Activity ▸ Every line of the data should be written out exactly, with the pictures left out.

[Records supplied]

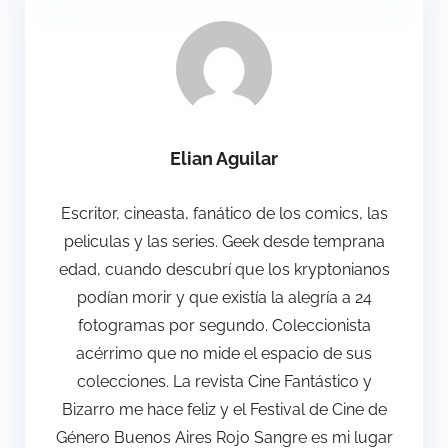
Elian Aguilar
Escritor, cineasta, fanático de los comics, las
peliculas y las series. Geek desde temprana
edad, cuando descubrí que los kryptonianos
podían morir y que existía la alegría a 24
fotogramas por segundo. Coleccionista
acérrimo que no mide el espacio de sus
colecciones. La revista Cine Fantástico y
Bizarro me hace feliz y el Festival de Cine de
Género Buenos Aires Rojo Sangre es mi lugar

[/Records supplied]

Your solution ▸
Elian Aguilar
Escritor, cineasta, fanático de los comics, las
peliculas y las series. Geek desde temprana
edad, cuando descubrí que los kryptonianos
podían morir y que existía la alegría a 24
fotogramas por segundo. Coleccionista
acérrimo que no mide el espacio de sus
colecciones. La revista Cine Fantástico y
Bizarro me hace feliz y el Festival de Cine de
Género Buenos Aires Rojo Sangre es mi lugar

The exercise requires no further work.